Blanket de reprodução de lítio: nêutrons, paredes e produção de partículas do setor escuro

Em vez de procurar no plasma, Zupan e colegas propuseram um caminho diferente: a absorção do enorme fluxo de nêutrons de alta energia pelo lítio no blanket de reprodução (camada reprodutora) de um reator de fusão deutério-trítio.

O mecanismo é o seguinte. Nesse tipo de reator, o blanket de reprodução é uma camada espessa de material rico em lítio que envolve o vaso de vácuo no núcleo do sistema. Ele tem duas funções principais. Enquanto o plasma circula, produz um fluxo enorme de nêutrons muito energéticos. Esses nêutrons atingem o blanket, que ajuda a converter a energia cinética que eles transportam em calor, usado na produção de energia.

Em paralelo, os nêutrons são capturados pelos núcleos de lítio, que então se fragmentam em hélio e trítio. O reator pode usar esse trítio para continuar a alimentar a própria operação. Chama-se blanket de reprodução porque ele “reproduz” trítio - um truque engenhoso.

Os investigadores concluíram que as interações no blanket de reprodução e nas paredes do reator podem gerar outras partículas também.

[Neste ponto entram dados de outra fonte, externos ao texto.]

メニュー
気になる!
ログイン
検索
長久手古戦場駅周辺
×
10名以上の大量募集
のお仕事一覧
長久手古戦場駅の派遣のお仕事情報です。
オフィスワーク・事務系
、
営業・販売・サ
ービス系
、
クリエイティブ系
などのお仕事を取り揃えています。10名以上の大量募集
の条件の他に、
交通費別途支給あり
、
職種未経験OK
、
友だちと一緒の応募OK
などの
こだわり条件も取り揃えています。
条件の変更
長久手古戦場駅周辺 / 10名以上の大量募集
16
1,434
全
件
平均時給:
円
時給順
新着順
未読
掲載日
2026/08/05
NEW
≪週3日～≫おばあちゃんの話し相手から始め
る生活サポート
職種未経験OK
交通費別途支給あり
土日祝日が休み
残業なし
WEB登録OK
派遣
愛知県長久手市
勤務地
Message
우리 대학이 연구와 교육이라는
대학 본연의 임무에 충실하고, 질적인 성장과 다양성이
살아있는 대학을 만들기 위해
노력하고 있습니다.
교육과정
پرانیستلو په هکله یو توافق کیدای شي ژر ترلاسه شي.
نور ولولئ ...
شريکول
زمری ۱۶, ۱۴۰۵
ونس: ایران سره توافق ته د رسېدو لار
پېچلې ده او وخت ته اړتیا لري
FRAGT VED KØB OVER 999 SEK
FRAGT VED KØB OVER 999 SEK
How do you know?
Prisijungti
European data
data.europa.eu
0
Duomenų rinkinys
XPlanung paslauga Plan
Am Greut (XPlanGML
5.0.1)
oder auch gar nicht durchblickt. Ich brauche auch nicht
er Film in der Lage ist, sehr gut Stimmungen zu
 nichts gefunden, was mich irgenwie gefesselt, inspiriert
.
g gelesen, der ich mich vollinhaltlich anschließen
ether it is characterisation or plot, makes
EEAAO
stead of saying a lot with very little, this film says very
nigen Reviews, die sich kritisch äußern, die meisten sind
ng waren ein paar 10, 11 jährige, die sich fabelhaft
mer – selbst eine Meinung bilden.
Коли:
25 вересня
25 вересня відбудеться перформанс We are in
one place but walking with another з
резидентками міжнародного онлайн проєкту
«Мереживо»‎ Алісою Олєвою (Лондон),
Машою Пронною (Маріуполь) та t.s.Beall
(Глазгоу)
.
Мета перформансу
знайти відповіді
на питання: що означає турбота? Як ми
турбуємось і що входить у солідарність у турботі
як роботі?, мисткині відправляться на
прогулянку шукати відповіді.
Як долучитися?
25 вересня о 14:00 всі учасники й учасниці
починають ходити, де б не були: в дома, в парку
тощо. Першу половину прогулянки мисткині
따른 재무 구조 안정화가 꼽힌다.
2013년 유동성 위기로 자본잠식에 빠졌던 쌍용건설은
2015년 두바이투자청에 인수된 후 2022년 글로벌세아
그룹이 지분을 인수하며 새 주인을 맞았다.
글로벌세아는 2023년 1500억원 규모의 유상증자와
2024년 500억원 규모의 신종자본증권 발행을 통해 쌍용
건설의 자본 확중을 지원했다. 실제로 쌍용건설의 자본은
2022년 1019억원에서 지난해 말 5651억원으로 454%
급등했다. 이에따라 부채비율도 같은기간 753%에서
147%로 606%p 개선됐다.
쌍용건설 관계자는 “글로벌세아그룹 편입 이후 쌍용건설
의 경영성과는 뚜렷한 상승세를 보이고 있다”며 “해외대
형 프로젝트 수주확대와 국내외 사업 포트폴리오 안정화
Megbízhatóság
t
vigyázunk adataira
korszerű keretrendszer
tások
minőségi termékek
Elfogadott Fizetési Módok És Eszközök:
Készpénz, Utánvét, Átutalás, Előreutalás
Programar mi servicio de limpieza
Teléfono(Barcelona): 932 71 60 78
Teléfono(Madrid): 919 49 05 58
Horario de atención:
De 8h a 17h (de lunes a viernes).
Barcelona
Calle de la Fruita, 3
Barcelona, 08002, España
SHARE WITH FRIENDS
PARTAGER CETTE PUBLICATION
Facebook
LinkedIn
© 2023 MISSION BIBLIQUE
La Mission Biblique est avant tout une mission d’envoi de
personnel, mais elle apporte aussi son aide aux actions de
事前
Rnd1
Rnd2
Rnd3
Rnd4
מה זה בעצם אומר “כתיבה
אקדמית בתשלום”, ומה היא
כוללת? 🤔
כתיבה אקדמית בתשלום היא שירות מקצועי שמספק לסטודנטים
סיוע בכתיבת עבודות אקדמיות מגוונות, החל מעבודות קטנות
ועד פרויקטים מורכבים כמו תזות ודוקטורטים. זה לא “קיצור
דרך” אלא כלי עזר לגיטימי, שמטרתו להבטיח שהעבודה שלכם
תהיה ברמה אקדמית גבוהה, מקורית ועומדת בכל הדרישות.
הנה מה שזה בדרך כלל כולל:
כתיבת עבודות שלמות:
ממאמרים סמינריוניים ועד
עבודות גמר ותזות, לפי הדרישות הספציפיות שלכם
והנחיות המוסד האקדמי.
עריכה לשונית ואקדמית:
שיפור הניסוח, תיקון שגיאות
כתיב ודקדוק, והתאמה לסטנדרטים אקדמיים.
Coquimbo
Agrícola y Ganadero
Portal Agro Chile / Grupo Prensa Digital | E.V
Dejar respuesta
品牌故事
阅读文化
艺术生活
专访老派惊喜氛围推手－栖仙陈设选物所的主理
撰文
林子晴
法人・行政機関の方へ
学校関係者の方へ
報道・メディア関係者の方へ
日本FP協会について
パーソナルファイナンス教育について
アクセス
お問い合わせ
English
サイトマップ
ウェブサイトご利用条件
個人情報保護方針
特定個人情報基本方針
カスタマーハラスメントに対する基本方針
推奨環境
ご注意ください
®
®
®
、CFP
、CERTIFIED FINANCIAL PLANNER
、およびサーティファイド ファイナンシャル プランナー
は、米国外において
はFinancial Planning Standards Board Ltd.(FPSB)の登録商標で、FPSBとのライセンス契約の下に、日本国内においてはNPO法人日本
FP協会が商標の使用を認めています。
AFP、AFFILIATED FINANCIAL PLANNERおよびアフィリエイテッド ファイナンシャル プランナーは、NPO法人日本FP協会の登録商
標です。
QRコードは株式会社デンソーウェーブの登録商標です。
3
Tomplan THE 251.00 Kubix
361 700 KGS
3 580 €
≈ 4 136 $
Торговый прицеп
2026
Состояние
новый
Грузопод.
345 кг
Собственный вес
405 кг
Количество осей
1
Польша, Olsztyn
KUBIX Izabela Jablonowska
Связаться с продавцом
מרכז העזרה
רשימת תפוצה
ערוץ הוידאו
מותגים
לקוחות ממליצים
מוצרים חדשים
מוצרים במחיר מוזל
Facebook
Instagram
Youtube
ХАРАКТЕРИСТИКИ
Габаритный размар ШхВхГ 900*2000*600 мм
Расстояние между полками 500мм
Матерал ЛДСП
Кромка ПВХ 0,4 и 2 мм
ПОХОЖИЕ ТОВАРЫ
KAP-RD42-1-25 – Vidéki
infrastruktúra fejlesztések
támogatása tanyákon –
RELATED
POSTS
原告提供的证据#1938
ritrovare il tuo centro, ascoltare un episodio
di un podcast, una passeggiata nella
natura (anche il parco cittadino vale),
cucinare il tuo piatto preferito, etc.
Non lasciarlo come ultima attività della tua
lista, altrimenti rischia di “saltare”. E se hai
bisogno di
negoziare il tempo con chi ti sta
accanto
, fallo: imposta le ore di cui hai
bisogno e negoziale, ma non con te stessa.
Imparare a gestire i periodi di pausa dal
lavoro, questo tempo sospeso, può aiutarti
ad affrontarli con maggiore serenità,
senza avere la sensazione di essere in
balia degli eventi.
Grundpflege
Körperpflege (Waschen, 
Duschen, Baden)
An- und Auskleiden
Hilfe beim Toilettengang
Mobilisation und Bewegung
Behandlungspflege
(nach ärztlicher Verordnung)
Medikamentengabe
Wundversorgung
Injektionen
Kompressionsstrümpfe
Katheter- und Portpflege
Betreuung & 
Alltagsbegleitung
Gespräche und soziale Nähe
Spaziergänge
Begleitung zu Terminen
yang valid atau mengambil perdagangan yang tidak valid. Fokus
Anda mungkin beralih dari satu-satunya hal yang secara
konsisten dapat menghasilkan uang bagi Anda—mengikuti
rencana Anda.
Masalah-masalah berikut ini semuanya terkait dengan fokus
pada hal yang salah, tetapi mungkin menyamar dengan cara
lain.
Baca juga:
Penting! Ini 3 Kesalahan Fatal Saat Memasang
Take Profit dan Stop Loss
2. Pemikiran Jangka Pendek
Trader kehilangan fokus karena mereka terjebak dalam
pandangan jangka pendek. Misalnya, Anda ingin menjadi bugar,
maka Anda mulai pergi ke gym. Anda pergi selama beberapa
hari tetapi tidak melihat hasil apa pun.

A análise matemática do grupo indica que áxions, ou partículas do tipo áxion, poderiam surgir tanto em interações de captura de nêutrons quanto na libertação de energia conforme o nêutron perde energia depois de se espalhar por outra partícula - um efeito conhecido como bremsstrahlung de nêutrons.

Segundo os autores, o fluxo teórico de partículas semelhantes a áxions produzido por esses processos seria muito maior do que o fluxo associado diretamente à fusão e poderia até alcançar níveis detetáveis fora das paredes do reator. Com isso, o estudo abre mais uma via para procurar respostas às incógnitas da matéria escura.

"O Sol é um objeto enorme que produz muita energia. A probabilidade de novas partículas serem produzidas no Sol e chegarem à Terra é maior do que a probabilidade de serem produzidas em reatores de fusão usando os mesmos processos do Sol", afirma Zupan.

"No entanto, ainda é possível produzi-las em reatores usando um conjunto diferente de processos."

A pesquisa foi publicada no Jornal de Física de Altas Energias.